Posted on The Distress Signal | tooling
I’ve been wasting way too much time online lately. So I built a reminder, and am now redirecting distracting services like Twitter, and Instagram directly to it. Now, if I try to access Twitter, I get a strong prompt to STOP WASTING TIME ONLINE.
I’m a news junkie, and I love learning new things, but the web never sleeps. Professionally speaking, learning is a big part of my job. Keeping up with the latest approaches, frameworks, utilities, etc. that make up the world of full-stack web development is important—but it never stops.
The pace of change is relentless, broad, and demanding.
Yes, I want to read about how you’re using Gulp and test-driven-development to improve your local workflow—just not right now.
It can also be difficult to pull the signal from the noise on services like Twitter.
Yes, I’m interested in reading your research on optimizing page speed—no, I don’t want to see a photo of your lunch.

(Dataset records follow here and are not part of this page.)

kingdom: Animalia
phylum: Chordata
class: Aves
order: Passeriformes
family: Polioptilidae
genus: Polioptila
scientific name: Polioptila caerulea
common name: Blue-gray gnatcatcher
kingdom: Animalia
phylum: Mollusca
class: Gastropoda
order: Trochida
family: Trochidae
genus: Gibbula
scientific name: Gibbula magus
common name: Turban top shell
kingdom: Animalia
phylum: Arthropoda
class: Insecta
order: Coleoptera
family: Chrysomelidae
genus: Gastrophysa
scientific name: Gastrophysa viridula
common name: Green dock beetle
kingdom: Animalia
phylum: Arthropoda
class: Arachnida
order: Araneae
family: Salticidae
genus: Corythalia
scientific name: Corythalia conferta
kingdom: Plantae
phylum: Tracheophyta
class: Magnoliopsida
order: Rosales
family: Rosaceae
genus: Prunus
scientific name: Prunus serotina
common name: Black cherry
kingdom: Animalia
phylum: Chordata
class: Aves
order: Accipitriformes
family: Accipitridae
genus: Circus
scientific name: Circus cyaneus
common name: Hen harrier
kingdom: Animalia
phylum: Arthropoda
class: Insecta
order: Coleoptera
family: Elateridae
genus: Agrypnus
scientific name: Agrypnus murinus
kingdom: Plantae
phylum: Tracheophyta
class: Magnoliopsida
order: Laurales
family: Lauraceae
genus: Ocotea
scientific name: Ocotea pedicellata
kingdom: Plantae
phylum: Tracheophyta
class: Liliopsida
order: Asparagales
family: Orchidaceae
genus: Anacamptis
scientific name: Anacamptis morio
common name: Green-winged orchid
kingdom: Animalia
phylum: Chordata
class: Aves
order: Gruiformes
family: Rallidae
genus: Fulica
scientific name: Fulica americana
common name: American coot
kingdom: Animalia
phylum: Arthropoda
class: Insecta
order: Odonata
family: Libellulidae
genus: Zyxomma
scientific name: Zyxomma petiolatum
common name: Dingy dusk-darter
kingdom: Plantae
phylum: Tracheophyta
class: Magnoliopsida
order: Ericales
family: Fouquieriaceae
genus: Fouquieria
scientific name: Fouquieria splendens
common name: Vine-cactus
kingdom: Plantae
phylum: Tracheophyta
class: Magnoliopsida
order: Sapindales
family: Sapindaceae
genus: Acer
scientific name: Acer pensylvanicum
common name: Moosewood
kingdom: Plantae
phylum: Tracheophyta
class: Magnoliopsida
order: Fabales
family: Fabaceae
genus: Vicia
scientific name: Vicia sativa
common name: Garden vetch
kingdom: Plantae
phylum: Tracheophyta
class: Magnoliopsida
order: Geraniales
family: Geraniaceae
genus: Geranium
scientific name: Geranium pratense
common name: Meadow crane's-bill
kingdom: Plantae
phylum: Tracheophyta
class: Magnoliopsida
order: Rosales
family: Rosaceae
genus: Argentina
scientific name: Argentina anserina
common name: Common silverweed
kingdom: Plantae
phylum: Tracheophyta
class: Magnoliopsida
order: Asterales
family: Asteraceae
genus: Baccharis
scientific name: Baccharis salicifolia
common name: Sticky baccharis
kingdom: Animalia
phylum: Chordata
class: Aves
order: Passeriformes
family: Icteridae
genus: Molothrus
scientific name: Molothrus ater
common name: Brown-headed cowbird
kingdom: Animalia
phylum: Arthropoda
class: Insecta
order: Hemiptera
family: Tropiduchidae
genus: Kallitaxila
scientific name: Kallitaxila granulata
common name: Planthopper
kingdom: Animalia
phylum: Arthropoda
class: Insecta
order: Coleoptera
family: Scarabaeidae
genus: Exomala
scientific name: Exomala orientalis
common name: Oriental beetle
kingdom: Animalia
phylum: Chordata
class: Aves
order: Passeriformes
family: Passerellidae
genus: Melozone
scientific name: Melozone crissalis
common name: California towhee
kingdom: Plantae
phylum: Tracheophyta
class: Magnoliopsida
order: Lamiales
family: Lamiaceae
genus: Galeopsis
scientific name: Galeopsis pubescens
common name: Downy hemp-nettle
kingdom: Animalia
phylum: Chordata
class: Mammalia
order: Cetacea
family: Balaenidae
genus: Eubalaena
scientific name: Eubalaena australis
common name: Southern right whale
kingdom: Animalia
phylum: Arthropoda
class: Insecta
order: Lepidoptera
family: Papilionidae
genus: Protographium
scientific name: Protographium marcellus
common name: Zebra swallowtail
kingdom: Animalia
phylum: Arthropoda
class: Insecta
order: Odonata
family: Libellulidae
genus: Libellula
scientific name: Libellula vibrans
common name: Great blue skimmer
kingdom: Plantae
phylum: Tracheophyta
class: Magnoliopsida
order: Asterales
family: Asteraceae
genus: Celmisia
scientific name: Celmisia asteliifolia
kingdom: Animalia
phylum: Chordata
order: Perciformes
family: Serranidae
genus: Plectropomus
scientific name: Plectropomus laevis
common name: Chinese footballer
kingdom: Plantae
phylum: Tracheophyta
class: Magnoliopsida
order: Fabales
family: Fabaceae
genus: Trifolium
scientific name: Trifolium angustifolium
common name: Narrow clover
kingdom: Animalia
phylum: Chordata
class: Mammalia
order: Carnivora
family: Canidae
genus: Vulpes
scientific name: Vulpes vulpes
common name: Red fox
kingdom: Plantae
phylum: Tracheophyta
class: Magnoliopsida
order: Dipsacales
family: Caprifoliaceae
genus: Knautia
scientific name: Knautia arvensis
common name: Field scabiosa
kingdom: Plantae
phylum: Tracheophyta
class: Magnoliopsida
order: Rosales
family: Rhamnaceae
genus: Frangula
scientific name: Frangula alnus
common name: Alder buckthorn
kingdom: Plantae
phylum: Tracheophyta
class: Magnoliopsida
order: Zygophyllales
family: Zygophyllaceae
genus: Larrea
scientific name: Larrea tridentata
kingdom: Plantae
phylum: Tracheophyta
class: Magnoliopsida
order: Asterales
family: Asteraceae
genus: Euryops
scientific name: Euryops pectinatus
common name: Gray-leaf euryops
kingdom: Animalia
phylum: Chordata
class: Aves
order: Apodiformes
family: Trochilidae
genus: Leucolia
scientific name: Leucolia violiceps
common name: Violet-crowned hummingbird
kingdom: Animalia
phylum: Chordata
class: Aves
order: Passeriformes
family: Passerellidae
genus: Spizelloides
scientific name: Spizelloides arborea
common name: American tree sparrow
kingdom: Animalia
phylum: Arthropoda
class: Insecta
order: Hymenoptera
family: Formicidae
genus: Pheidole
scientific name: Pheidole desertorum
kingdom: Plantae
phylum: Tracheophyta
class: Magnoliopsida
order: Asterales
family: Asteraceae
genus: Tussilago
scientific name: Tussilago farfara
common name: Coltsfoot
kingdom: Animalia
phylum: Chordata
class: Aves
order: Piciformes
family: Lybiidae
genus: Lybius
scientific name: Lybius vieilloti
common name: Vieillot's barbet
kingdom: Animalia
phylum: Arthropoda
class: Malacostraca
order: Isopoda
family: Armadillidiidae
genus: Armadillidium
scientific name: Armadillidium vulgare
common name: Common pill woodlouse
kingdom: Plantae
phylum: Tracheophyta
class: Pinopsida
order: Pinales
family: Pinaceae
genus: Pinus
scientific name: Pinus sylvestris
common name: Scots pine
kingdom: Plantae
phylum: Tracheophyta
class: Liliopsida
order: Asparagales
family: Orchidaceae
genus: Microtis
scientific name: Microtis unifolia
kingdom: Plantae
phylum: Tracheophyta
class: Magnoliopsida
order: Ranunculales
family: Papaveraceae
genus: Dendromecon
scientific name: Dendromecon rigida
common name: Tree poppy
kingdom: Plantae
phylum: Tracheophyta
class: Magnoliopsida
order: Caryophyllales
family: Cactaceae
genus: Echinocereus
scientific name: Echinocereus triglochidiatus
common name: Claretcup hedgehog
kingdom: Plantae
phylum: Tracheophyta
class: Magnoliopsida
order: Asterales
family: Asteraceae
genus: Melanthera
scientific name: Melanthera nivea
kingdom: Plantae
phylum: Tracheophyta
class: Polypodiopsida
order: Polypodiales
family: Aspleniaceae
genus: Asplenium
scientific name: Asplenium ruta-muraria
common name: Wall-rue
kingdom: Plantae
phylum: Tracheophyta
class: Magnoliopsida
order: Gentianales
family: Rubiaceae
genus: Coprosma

Research has shown that the type of tiny, never ending interruptions the modern web imposes on us through services like Twitter, Instagram, and Facebook are rewriting our brains. We’re wired for distractions—it’s an evolutionary adaptation from when noticing things like a twig snapping in the distance could save your life. Today, every little Tweet, cat photo, or Facebook poll, taps into that same evolutionary mechanism—delivering a nice shot of dopamine to keep you coming back, and undermining your ability to focus, ignore irrelevant information, process past experiences, and get stuff done.